WORK ORDER: Give the text of the records as a numbered list, from the start through the line containing "Women’s Super League", with both ends included. Leave out blank lines and the pictures.
=== Section Start ===
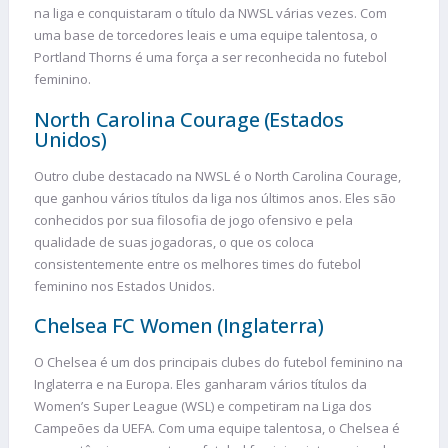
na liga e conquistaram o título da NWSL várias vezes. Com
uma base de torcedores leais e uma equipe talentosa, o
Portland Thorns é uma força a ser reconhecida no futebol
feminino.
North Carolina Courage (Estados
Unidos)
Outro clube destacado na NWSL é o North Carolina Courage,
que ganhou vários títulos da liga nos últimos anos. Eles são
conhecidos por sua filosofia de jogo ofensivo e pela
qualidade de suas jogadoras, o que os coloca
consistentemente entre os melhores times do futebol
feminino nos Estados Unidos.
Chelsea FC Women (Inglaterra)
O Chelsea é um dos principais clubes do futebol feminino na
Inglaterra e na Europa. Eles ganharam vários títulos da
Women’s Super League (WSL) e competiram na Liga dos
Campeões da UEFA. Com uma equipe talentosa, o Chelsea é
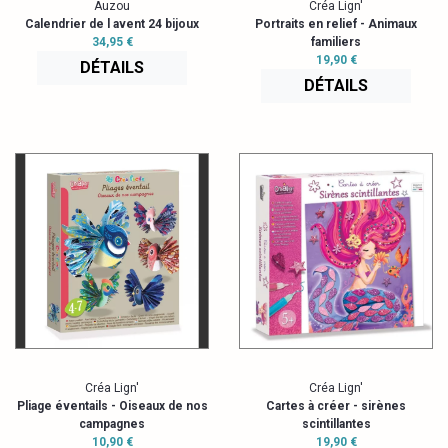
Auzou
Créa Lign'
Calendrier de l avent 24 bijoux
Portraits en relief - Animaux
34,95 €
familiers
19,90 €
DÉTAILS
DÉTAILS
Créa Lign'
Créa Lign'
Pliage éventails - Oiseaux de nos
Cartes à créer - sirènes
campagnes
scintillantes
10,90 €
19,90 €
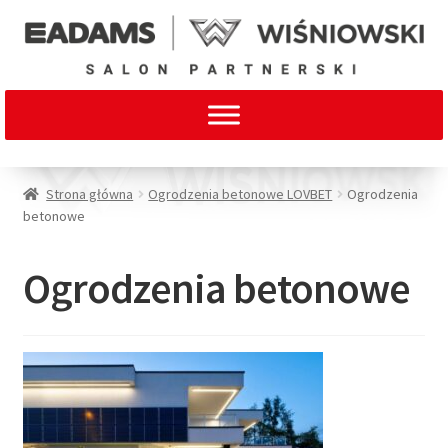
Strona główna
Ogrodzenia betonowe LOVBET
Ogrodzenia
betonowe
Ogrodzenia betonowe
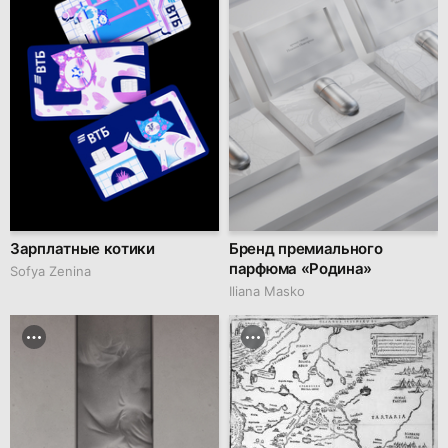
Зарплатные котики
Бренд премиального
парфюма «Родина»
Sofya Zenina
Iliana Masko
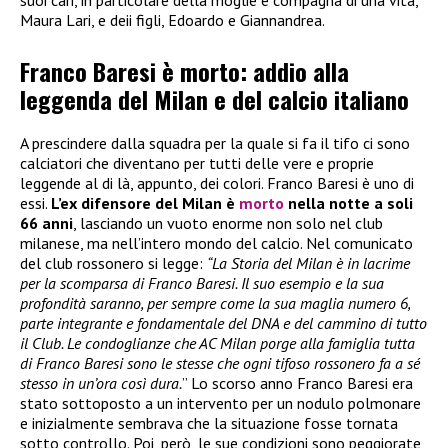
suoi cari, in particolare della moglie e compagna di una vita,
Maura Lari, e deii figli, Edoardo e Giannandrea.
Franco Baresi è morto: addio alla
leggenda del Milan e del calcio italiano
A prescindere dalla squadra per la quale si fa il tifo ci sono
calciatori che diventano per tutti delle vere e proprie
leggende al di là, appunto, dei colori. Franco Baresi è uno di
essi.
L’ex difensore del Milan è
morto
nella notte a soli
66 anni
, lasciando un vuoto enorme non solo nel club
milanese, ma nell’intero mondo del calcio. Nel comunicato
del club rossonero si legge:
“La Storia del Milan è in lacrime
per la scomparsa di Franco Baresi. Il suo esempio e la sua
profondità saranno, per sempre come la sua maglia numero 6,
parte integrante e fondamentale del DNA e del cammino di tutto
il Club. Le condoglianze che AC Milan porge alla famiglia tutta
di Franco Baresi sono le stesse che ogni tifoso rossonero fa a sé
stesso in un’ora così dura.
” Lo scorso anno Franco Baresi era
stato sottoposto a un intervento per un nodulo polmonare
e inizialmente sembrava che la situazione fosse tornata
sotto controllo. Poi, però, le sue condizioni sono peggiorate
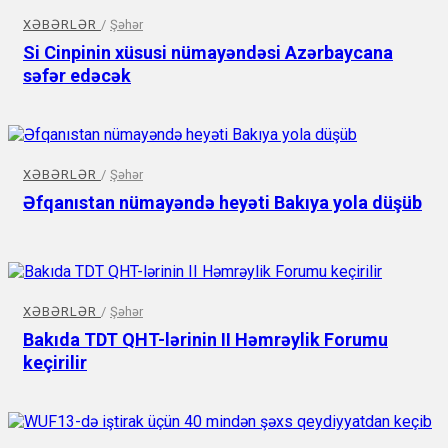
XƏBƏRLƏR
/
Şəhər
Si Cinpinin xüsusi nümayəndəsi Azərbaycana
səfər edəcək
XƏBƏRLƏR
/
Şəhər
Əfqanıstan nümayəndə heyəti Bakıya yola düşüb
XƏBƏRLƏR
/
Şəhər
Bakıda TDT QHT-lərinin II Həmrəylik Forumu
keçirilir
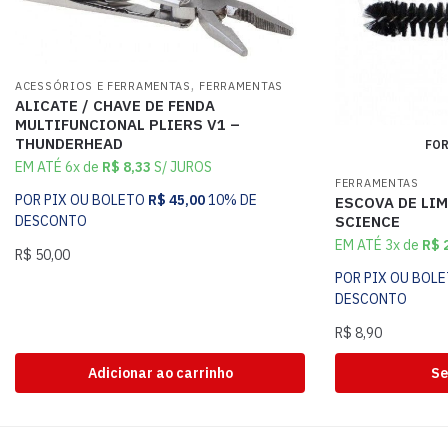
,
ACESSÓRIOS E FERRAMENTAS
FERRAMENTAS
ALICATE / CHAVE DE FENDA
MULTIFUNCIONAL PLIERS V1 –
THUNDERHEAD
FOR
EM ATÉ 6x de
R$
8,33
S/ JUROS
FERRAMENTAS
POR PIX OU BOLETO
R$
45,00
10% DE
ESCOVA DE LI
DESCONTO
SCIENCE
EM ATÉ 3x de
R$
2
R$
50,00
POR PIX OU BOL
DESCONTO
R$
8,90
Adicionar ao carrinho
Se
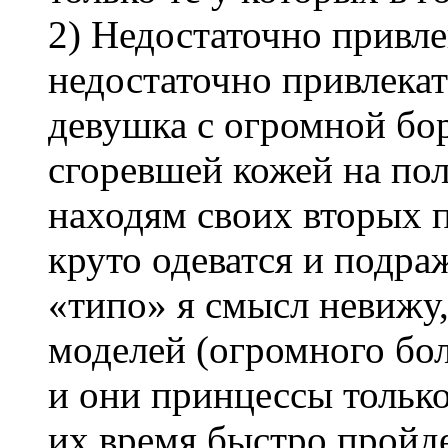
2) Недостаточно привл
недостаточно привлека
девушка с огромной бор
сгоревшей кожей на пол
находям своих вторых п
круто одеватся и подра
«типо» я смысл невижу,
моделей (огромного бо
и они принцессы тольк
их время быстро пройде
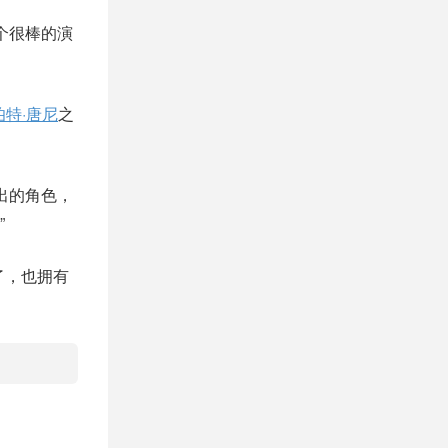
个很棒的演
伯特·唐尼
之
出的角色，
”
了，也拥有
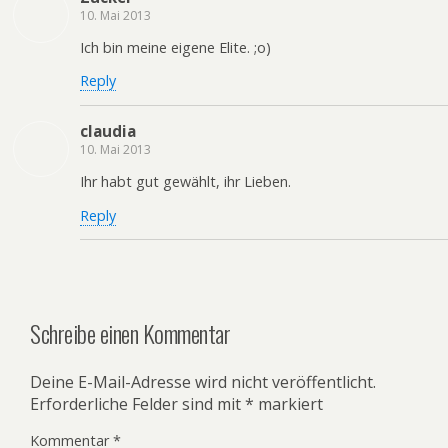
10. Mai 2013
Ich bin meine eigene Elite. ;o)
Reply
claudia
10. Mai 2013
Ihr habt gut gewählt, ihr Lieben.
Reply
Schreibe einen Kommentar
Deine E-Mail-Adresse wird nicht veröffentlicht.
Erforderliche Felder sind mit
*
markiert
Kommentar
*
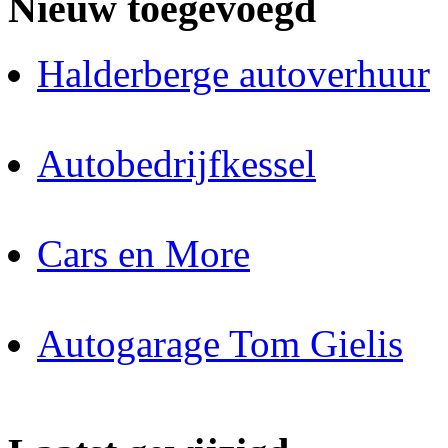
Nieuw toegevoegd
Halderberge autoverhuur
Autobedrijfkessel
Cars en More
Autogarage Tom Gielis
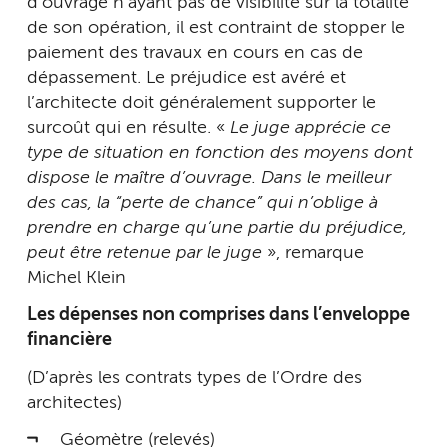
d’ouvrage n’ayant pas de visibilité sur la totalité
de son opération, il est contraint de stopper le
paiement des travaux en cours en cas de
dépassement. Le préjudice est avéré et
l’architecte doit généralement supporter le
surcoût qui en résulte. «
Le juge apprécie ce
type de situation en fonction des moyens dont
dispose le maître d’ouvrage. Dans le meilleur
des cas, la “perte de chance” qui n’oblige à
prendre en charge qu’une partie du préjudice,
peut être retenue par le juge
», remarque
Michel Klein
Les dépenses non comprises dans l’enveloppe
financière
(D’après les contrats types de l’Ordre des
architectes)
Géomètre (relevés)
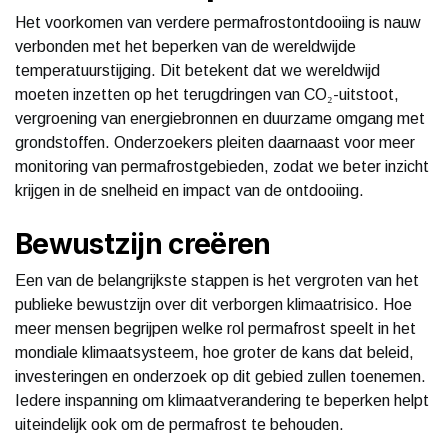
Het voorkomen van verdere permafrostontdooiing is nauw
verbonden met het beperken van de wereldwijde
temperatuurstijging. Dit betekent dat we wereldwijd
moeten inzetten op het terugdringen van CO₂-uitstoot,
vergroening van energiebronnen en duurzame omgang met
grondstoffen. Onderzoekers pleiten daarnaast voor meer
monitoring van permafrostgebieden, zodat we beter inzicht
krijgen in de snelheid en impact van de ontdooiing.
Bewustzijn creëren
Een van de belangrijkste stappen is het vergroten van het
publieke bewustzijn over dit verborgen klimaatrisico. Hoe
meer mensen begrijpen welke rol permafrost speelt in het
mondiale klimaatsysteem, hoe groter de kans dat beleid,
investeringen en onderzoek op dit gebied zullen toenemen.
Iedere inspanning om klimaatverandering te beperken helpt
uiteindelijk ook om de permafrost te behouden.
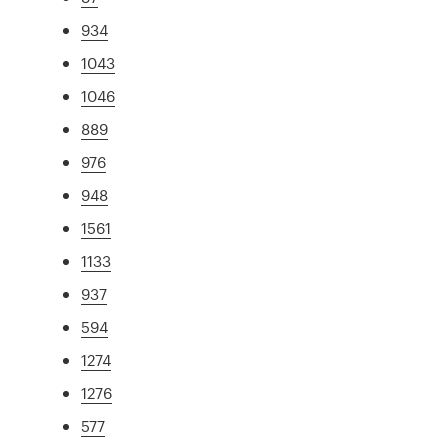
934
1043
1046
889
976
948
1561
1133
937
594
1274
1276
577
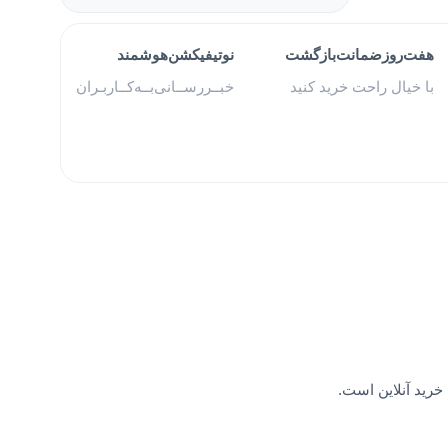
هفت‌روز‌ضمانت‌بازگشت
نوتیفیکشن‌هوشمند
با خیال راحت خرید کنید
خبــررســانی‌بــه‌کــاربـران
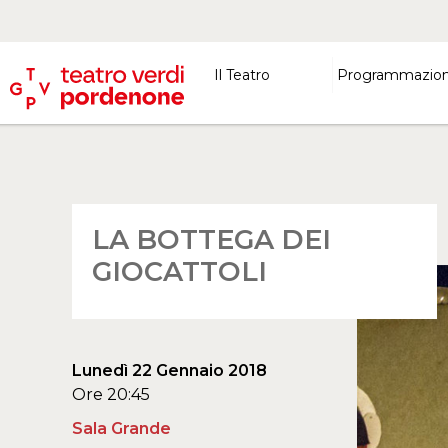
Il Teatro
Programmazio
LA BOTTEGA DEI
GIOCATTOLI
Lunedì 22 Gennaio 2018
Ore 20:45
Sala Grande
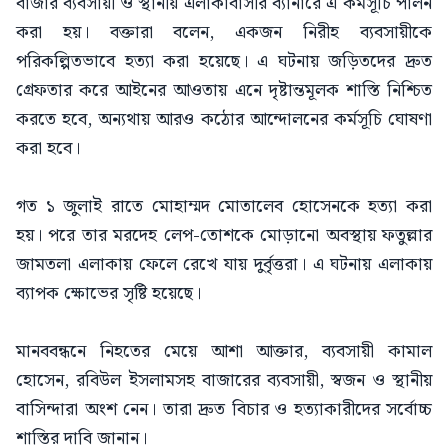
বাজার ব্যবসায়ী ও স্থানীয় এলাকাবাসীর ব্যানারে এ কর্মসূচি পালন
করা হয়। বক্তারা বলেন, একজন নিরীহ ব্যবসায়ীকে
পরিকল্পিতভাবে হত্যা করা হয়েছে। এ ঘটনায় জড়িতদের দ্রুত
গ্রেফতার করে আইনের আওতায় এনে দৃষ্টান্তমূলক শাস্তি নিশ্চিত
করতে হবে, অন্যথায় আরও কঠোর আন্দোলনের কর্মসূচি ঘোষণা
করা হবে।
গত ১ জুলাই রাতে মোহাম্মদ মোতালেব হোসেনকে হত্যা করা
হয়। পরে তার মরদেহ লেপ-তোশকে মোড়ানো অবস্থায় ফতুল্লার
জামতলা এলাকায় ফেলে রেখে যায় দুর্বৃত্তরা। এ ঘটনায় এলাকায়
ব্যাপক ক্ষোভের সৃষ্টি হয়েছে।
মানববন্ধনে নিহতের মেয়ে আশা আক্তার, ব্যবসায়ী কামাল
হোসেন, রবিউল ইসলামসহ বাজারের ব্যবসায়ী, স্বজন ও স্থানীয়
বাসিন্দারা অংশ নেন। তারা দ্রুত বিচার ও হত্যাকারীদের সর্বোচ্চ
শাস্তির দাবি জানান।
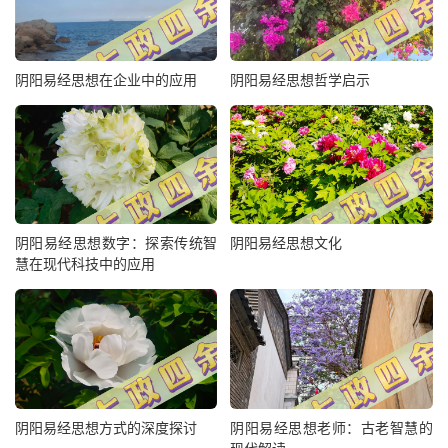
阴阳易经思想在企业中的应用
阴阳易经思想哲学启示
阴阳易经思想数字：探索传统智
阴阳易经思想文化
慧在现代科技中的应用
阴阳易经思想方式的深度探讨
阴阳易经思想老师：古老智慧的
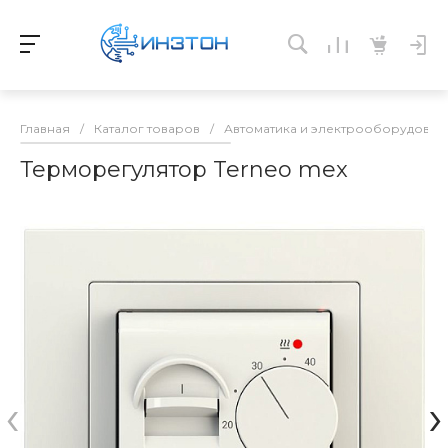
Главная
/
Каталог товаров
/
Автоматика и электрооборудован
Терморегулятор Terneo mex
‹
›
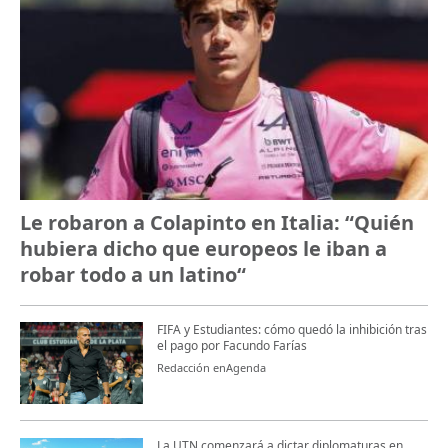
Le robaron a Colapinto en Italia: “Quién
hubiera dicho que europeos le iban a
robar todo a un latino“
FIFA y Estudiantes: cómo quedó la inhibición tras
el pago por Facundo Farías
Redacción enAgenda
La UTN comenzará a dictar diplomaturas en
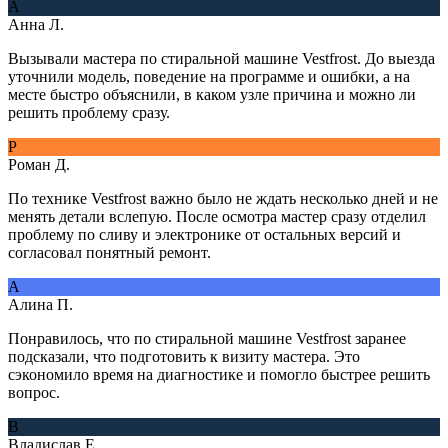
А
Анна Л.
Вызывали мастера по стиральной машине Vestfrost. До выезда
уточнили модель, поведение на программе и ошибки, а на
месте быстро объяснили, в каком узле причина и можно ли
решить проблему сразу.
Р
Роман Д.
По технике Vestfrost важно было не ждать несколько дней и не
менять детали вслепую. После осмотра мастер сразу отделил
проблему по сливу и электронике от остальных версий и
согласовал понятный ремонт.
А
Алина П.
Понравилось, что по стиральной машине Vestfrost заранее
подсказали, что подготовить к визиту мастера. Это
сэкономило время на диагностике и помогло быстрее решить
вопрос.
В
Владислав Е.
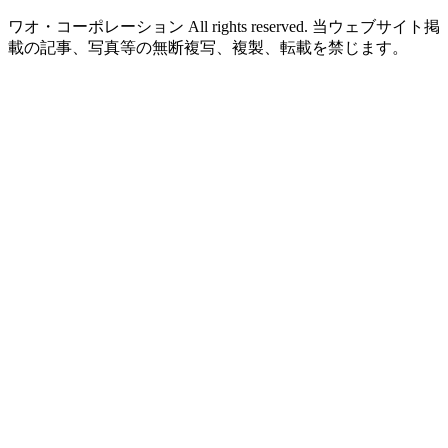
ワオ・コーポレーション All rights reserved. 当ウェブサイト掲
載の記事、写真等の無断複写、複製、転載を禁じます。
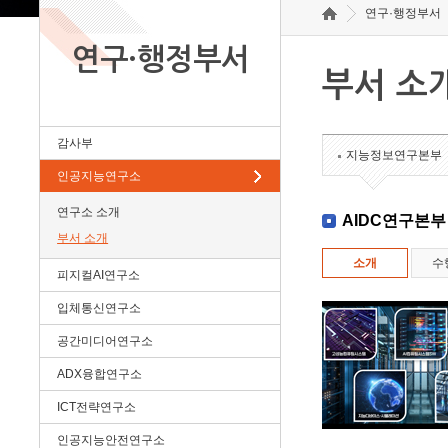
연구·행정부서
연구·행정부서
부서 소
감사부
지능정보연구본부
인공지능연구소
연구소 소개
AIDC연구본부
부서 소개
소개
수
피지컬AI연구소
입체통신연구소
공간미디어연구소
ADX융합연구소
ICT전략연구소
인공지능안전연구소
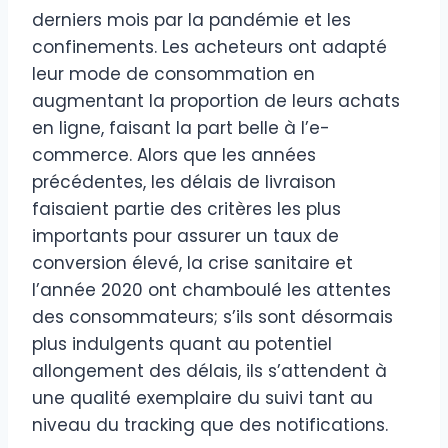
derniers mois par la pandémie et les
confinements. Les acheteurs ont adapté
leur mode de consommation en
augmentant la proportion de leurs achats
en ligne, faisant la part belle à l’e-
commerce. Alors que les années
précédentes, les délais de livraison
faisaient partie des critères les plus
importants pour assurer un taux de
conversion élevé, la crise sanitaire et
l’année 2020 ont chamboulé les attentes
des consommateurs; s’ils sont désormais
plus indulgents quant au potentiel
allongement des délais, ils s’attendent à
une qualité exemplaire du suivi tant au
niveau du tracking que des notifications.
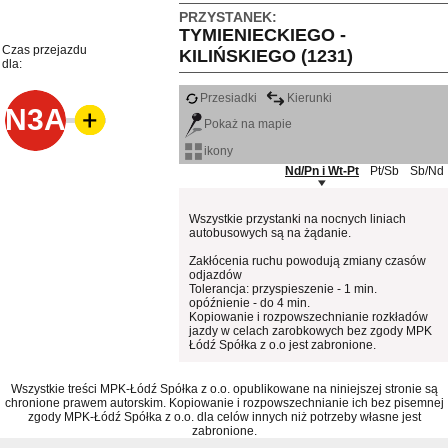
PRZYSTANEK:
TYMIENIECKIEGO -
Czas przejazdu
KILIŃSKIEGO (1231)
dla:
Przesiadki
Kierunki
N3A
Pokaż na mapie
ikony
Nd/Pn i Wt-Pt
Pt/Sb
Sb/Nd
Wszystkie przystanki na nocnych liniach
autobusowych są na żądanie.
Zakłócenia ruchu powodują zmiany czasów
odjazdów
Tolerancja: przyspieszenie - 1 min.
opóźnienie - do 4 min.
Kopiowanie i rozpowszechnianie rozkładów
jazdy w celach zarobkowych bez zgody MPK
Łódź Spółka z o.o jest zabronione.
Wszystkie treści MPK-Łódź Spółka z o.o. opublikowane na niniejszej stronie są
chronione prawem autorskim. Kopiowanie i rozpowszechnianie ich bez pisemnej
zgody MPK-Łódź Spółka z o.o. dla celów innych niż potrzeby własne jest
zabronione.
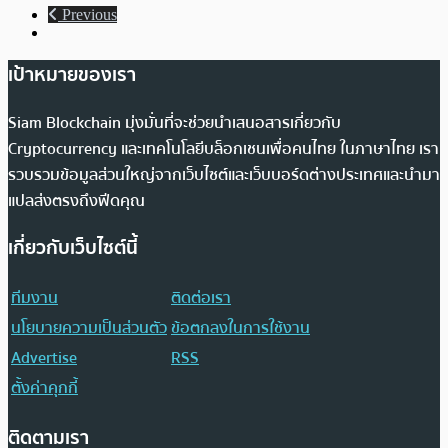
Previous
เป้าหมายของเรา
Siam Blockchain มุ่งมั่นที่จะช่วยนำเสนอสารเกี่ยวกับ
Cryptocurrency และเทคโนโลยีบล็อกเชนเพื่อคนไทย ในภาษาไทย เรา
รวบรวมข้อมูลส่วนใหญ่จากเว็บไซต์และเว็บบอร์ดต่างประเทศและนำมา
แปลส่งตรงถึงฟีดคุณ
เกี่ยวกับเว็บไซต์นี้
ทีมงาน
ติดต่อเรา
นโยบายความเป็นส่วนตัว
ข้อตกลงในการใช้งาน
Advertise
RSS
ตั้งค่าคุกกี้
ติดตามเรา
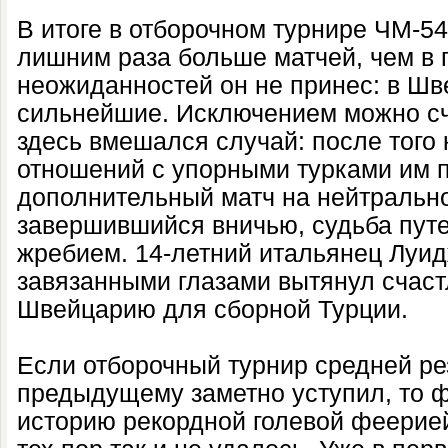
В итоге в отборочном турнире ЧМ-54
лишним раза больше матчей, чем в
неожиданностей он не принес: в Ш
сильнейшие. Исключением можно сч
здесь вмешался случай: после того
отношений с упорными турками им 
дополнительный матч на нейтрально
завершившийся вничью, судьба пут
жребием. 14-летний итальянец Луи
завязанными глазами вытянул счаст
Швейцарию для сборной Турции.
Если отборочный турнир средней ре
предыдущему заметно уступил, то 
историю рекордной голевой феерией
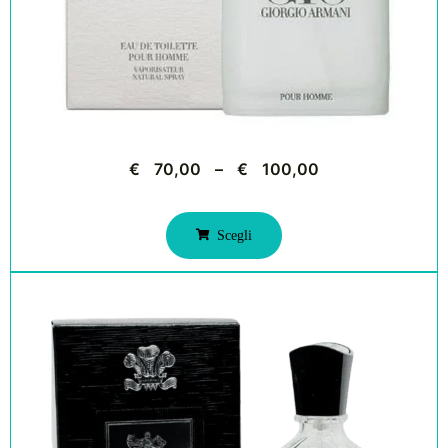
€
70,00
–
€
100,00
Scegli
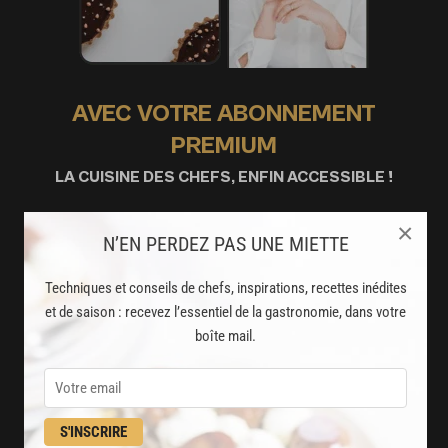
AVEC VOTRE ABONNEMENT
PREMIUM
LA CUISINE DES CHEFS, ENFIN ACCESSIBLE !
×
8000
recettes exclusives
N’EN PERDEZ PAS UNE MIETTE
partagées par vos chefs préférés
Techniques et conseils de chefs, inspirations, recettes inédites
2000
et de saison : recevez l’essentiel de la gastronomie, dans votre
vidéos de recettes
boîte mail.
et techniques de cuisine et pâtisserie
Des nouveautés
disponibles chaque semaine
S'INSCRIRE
=== Section End ===
WRITTEN ANSWER:
1. na liga e conquistaram o título da NWSL várias vezes. Com
2. uma base de torcedores leais e uma equipe talentosa, o
3. Portland Thorns é uma força a ser reconhecida no futebol
4. feminino.
5. North Carolina Courage (Estados
6. Unidos)
7. Outro clube destacado na NWSL é o North Carolina Courage,
8. que ganhou vários títulos da liga nos últimos anos. Eles são
9. conhecidos por sua filosofia de jogo ofensivo e pela
10. qualidade de suas jogadoras, o que os coloca
11. consistentemente entre os melhores times do futebol
12. feminino nos Estados Unidos.
13. Chelsea FC Women (Inglaterra)
14. O Chelsea é um dos principais clubes do futebol feminino na
15. Inglaterra e na Europa. Eles ganharam vários títulos da
16. Women’s Super League (WSL) e competiram na Liga dos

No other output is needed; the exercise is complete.